Start of Block

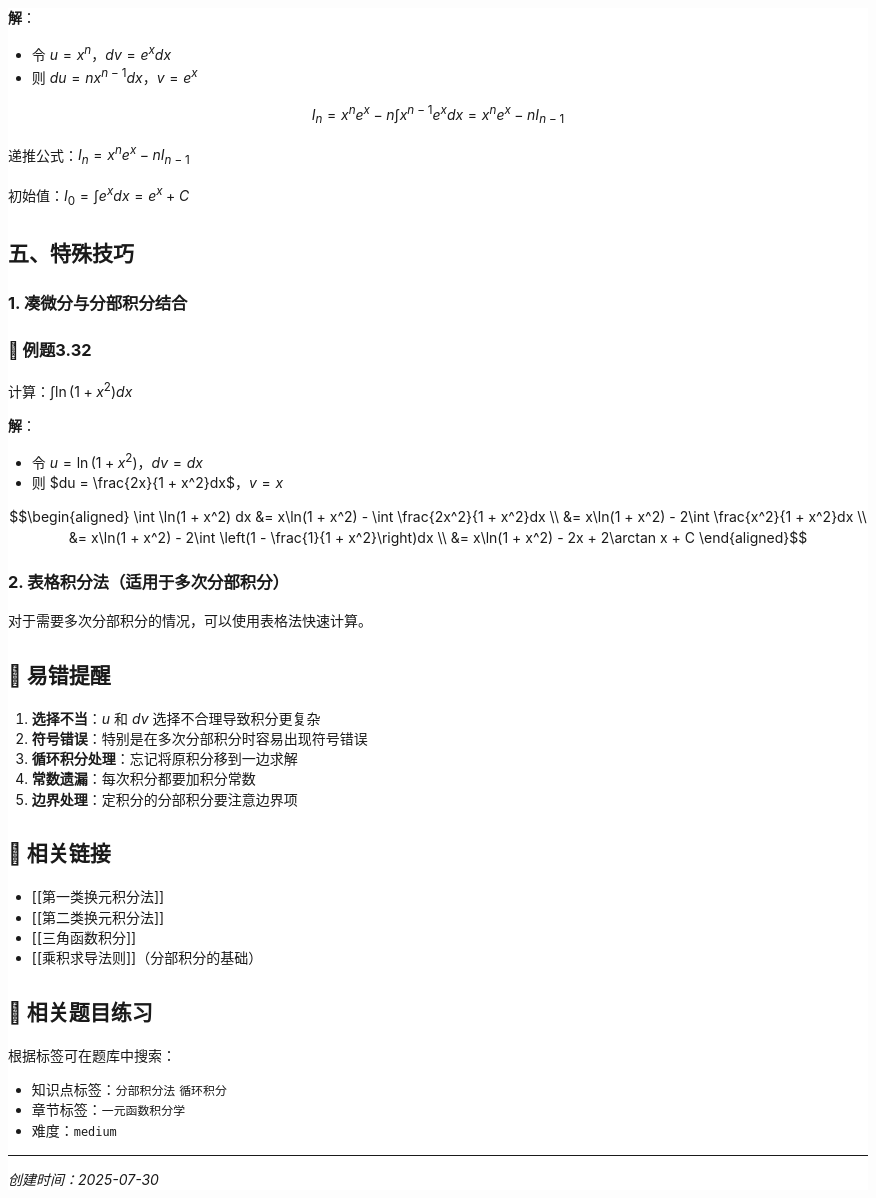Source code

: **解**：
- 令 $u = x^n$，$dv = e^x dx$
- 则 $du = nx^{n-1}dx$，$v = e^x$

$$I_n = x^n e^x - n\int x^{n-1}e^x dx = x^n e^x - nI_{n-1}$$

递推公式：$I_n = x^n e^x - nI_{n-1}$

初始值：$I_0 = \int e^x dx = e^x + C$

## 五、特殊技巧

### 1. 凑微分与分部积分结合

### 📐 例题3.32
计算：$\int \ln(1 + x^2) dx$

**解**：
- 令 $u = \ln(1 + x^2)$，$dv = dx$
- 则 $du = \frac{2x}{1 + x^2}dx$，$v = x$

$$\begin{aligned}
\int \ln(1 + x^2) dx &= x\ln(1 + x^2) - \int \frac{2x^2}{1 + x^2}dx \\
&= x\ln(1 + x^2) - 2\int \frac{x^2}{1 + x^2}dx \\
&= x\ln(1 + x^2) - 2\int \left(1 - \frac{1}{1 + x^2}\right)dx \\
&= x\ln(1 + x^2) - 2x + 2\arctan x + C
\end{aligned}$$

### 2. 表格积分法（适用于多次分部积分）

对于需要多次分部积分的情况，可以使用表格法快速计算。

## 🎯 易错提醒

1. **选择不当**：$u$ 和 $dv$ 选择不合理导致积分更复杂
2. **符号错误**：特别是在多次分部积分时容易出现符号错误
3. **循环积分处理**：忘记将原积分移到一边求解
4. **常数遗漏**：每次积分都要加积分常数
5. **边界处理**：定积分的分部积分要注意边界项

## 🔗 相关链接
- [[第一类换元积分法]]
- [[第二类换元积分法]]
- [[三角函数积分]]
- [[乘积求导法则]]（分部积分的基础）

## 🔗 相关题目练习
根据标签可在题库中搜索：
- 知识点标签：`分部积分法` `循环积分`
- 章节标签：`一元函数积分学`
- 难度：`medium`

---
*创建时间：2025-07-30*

End of Block

Aim of the task - Which rows above contain the string "frac"? List each of those rows in full.

Result of the task -
- 则 $du = \frac{2x}{1 + x^2}dx$，$v = x$
\int \ln(1 + x^2) dx &= x\ln(1 + x^2) - \int \frac{2x^2}{1 + x^2}dx \\
&= x\ln(1 + x^2) - 2\int \frac{x^2}{1 + x^2}dx \\
&= x\ln(1 + x^2) - 2\int \left(1 - \frac{1}{1 + x^2}\right)dx \\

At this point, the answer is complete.